KUTIPAN PILIHAN:
--*--

BAB I
PENDAHULUAN
LATAR BELAKANG
Kehidupan manusia
tentu tidak lepas dari sebuah peraturan, adat maupun kebiasaan. Hal-hal
tersebut biasa tercantum dalam sebuah undang-undang. Undang-undang adalah hukum
yang telah disahkan oleh badan legislatif atau unsur ketahanan yang lainnya.
Undang-undang berfungsi untuk digunakan sebagai otoritas, untuk mengatur, untuk
menganjurkan, untuk menyediakan (dana), untuk menghukum, untuk memberikan,
untuk mendeklarasikan, atau untuk membatasi sesuatu.
Undang-undang melayu
lama adalah bagian penting dari sejarah yang tidak boleh dilupakan.
Undang-undang melayu merupakan adat kebiasaan orang-orang melayu, adat
kebiasaan yang dibentuk dengan peredaran masa. Karena itu, dalam undang-undang
melayu sering terbayang falsafah hidup dan pemikiran orang-orang melayu. Hal
ini menyebabkan undang-undang melayu sangat penting untuk dipelajari, terutama
dua naskah melayu yang terkenal, yaitu undang-undang melaka dan undang-undang
minangkabau.
TUJUAN
1. Menjelaskan berbagai
macam undang-undang Melayu Lama
2. Untuk
mengetahui isi naskah undah-undang Melayu Lama
MANFAAT
1. Menambah ilmu
pengetahuan
2. Mengetahui apa itu
undang-undang melayu lama.

--*--

DATA YANG DITAMPILKAN:
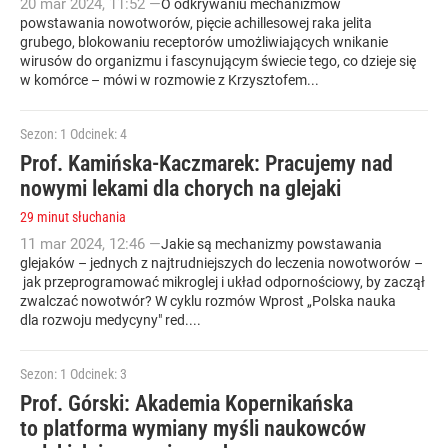
20
mar
2024
,
11:52
—
O odkrywaniu mechanizmów
powstawania nowotworów, pięcie achillesowej raka jelita
grubego, blokowaniu receptorów umożliwiających wnikanie
wirusów do organizmu i fascynującym świecie tego, co dzieje się
w komórce – mówi w rozmowie z Krzysztofem...
Sezon: 1
Odcinek: 4
Prof. Kamińska-Kaczmarek: Pracujemy nad
nowymi lekami dla chorych na glejaki
29 minut słuchania
11
mar
2024
,
12:46
—
Jakie są mechanizmy powstawania
glejaków – jednych z najtrudniejszych do leczenia nowotworów –
jak przeprogramować mikroglej i układ odpornościowy, by zaczął
zwalczać nowotwór? W cyklu rozmów Wprost „Polska nauka
dla rozwoju medycyny" red....
Sezon: 1
Odcinek: 3
Prof. Górski: Akademia Kopernikańska
to platforma wymiany myśli naukowców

--*--

Lanjutkan tulisan tentang undang-undang Melayu lama mulai dari akhir bagiannya yang tertera. Baris-baris data itu diambil dari sumber yang lain.

JAWABAN ANDA:
3. Mengetahui berbagai
macam naskah yang ada pada undang-undang melayu lama.
BAB II
ISI
UNDANG-UNDANG MELAYU LAMA
Undang-undang Melayu
Lama tidak boleh dianggap sebagai undang-undang yang diluluskan oleh kerajaan.
Undang-undang Melayu adalah adat kebiasaan orang-orang Melayu, adat kebiasaan
yang dibentuk dengan peredaran masa. Didalamnya sering sering terbayang
falsafah hidup orang-orang Melayu, fikiran orang-orang Melayu. Orang-orang
Melayu sendiri adalah bangsa yang dapat menyesuaikan diri dengan keadaan atau
perubahan jaman.
Undang-undang Melayu sebenarnya boleh dikatakan sejarah
pemikiran orang-orang Melayu. Di bawah ini akan kami bicarakan dua jenis
undang-undang Melayu terkenal, yaitu Undang-undang Malak dan Undang-Undang
Minangkabau.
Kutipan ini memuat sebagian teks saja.